Vous ne m’avez pas attendu. Au retour de mes vacances, j’ai appris que vous aviez franchi le miroir et gagné à jamais le pays des songes. Vous vous êtes noyé dans toute cette eau qui vous submergeait de l’intérieur comme autant de crues en pleine période de mousson. Tellement d’eau alors que vous aviez cette intarissable soif de vivre. Votre cœur n’en pouvait plus. Ses valves étaient malades. La mitrale était une vraie passoire. Au grand hôpital de la ville, on vous avait dit qu’on passerait un petit cathéter et qu’on irait réparer cette fuite. Avec des petites pincettes, clip, clip et le tour serait joué comme chez le plombier. Mais pour cela, vous devriez néanmoins patienter car il fallait vous inclure dans une étude. Ce discours très mécaniciste de la médecine vous convenait bien. Ne vous avait-on pas déjà changé les deux hanches et les deux genoux ? Ne me disiez-vous pas il y a quelques mois à la veille de l’opération de votre deuxième cataracte qu’après cela vous seriez un vieillard tout neuf ? Vous m’aviez même apporté à remplir votre rapport pour le service des automobiles. L’œil vif et le sourire en coin, vous me l’aviez tendu assorti d’un certificat de l’assureur stipulant qu’il pouvait vous compter parmi les meilleurs conducteurs assurés de sa société. Tout neuf à quatre-vingt cinq ans ! Seulement voilà : pour les pincettes mitrales, il fallait attendre et vous avez attendu. Longtemps. Malheureusement, pour un homme de votre âge, longtemps rime souvent avec tard et parfois même avec trop tard.

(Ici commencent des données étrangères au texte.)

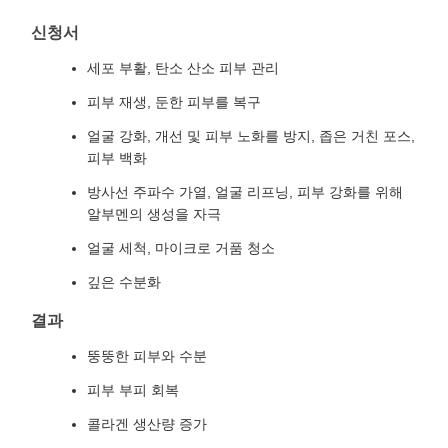
신청서
세포 부활, 탄소 산소 피부 관리
피부 재생, 둔한 피부를 복구
얼굴 강화, 개선 및 피부 노화를 방지, 좁은 거친 포스,
피부 백화
방사선 주파수 가열, 얼굴 리프닝, 피부 강화를 위해
알부멘의 생성을 자극
얼굴 세척, 마이크로 거품 청소
깊은 수분화
결과
뚱뚱한 피부와 수분
피부 부피 회복
콜라겐 생산량 증가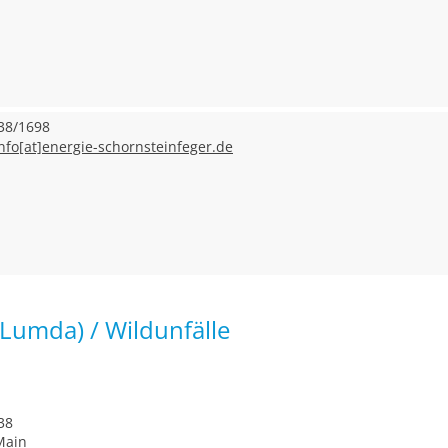
38/1698
nfo[at]energie-schornsteinfeger.de
(Lumda) / Wildunfälle
38
ain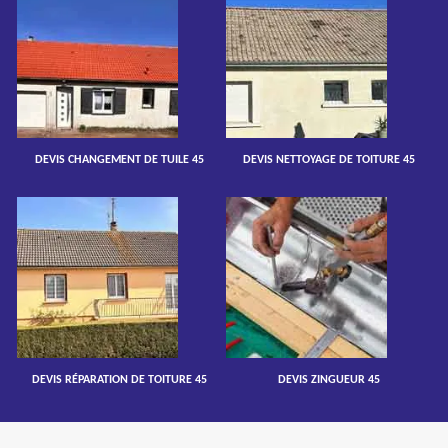
DEVIS CHANGEMENT DE TUILE 45
DEVIS NETTOYAGE DE TOITURE 45
DEVIS RÉPARATION DE TOITURE 45
DEVIS ZINGUEUR 45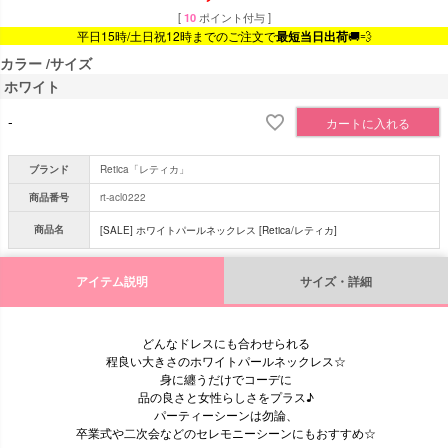
[
10
ポイント付与 ]
平日15時/土日祝12時までのご注文で
最短当日出荷
🚚💨
カラー
サイズ
ホワイト
-
カートに入れる
ブランド
Retica「レティカ」
商品番号
rt-acl0222
商品名
[SALE] ホワイトパールネックレス [Retica/レティカ]
アイテム説明
サイズ・詳細
どんなドレスにも合わせられる
程良い大きさのホワイトパールネックレス☆
身に纏うだけでコーデに
品の良さと女性らしさをプラス♪
パーティーシーンは勿論、
卒業式や二次会などのセレモニーシーンにもおすすめ☆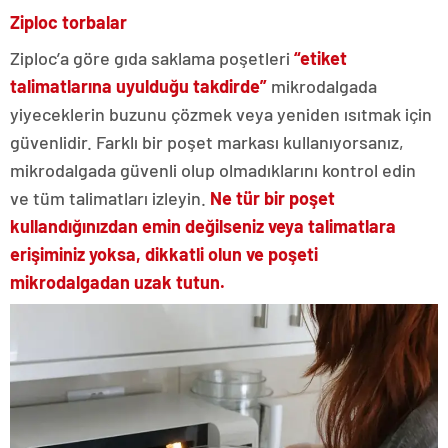
Ziploc torbalar
Ziploc’a göre gıda saklama poşetleri
“etiket
talimatlarına uyulduğu takdirde”
mikrodalgada
yiyeceklerin buzunu çözmek veya yeniden ısıtmak için
güvenlidir. Farklı bir poşet markası kullanıyorsanız,
mikrodalgada güvenli olup olmadıklarını kontrol edin
ve tüm talimatları izleyin.
Ne tür bir poşet
kullandığınızdan emin değilseniz veya talimatlara
erişiminiz yoksa, dikkatli olun ve poşeti
mikrodalgadan uzak tutun.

L’eau menaçait de franchir les dernières digues et barrages mis en place et vous m’interrogiez, inquiet, sur les conséquences d’une inévitable inondation toute prochaine. Pompiers impuissants, nous assistions aux ravages biologiques survenant à la chaîne quand un message confirmant l’acceptation de votre cas dans un protocole de recherche tomba du ciel. La Super Médecine, totalement déconnectée de votre réalité clinique, vous insufflait à nouveau sa toute puissance. Ainsi regonflé de belles promesses, au lieu d’accepter votre issue prochaine et de vous y préparer, vous êtes reparti à construire de nouveaux châteaux espagnols. Alors, comme Anne, cette chère sœur Anne, du haut de chacune de leurs tours, vous et moi avons méticuleusement scruté l’horizon. Nous avons guetté la convocation de cet Edouard aux Mains d’Argent, preux chevalier-chirurgien –cardiologue. Hélas, elle n’est jamais venue.

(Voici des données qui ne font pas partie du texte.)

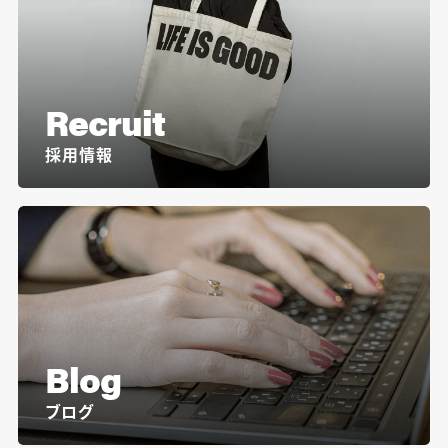
Recruit
採用情報
Blog
ブログ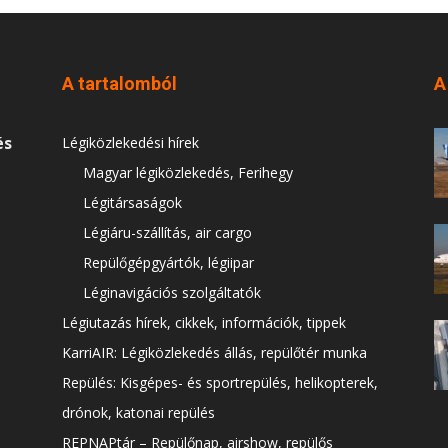
A tartalomból
A
és
Légiközlekedési hírek
Magyar légiközlekedés, Ferihegy
Légitársaságok
Légiáru-szállítás, air cargo
Repülőgépgyártók, légiipar
Léginavigációs szolgáltatók
Légiutazás hírek, cikkek, információk, tippek
KarriAIR: Légiközlekedés állás, repülőtér munka
Repülés: Kisgépes- és sportrepülés, helikopterek,
drónok, katonai repülés
REPNAPtár – Repülőnap, airshow, repülős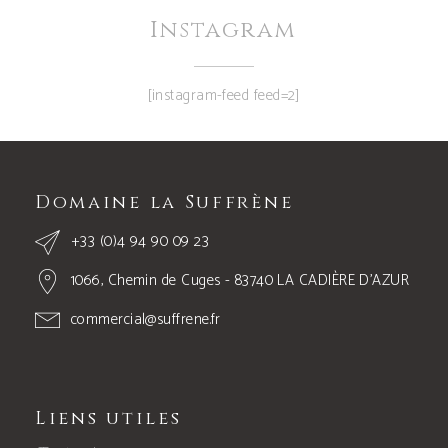
Instagram
[instagram-feed feed=2]
Domaine la Suffrène
+33 (0)4 94 90 09 23
1066, Chemin de Cuges - 83740 LA CADIÈRE D’AZUR
commercial@suffrene.fr
Liens utiles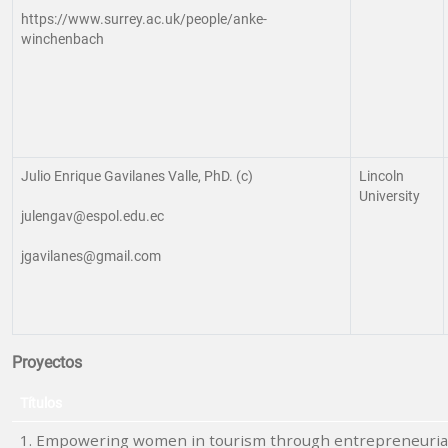
https://www.surrey.ac.uk/people/anke-
winchenbach
Julio Enrique Gavilanes Valle, PhD. (c)
Lincoln
University
julengav@espol.edu.ec
jgavilanes@gmail.com
Proyectos
Títulos
1. Empowering women in tourism through entrepreneuria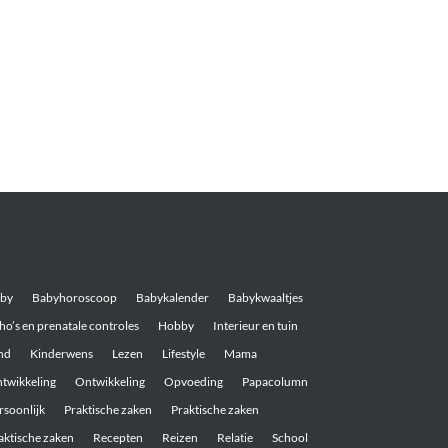
langrijke onderwerpen
by
Babyhoroscoop
Babykalender
Babykwaaltjes
ho’s en prenatale controles
Hobby
Interieur en tuin
nd
Kinderwens
Lezen
Lifestyle
Mama
twikkeling
Ontwikkeling
Opvoeding
Papacolumn
rsoonlijk
Praktische zaken
Praktische zaken
aktische zaken
Recepten
Reizen
Relatie
School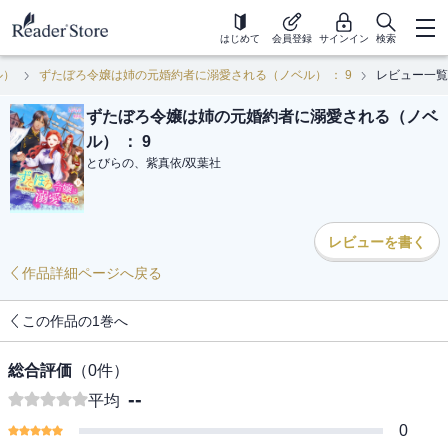
はじめて
会員登録
サインイン
検索
ル）
ずたぼろ令嬢は姉の元婚約者に溺愛される（ノベル） ： 9
レビュー一覧
ずたぼろ令嬢は姉の元婚約者に溺愛される（ノベ
ル） ： 9
とびらの、紫真依
/
双葉社
レビューを書く
作品詳細ページへ戻る
この作品の1巻へ
総合評価
（
0
件）
--
平均
0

Alors, à l’occasion de notre dernière consultation avant la pause estivale, le regard déjà un peu absent et conversant avec l’invisible, vous m’aviez dit que vous compreniez qu’il n’y avait pas d’éternité ici bas, que réparer sans cesse un organisme usé n’était qu’illusion et que, de toute façon, vous étiez fatigué d’attendre. Fatigué d’attendre un miracle de la part de ces hommes qui traitent Dieu comme un confrère et l’humain comme un organe ? Sans doute. Toujours est-il que vous acceptiez que le train de la médecine de pointe vous laisse à quai. Vous reconnaissiez qu’il y avait un temps pour tout, même pour renoncer.
On me rapporta que votre départ fut paisible, à l’image de l’entrée dans un très long sommeil et que vos cendres étaient allées nourrir les arbres de cette forêt où vous aimiez vous promener avec votre chien et vous entretenir longuement avec votre solitude.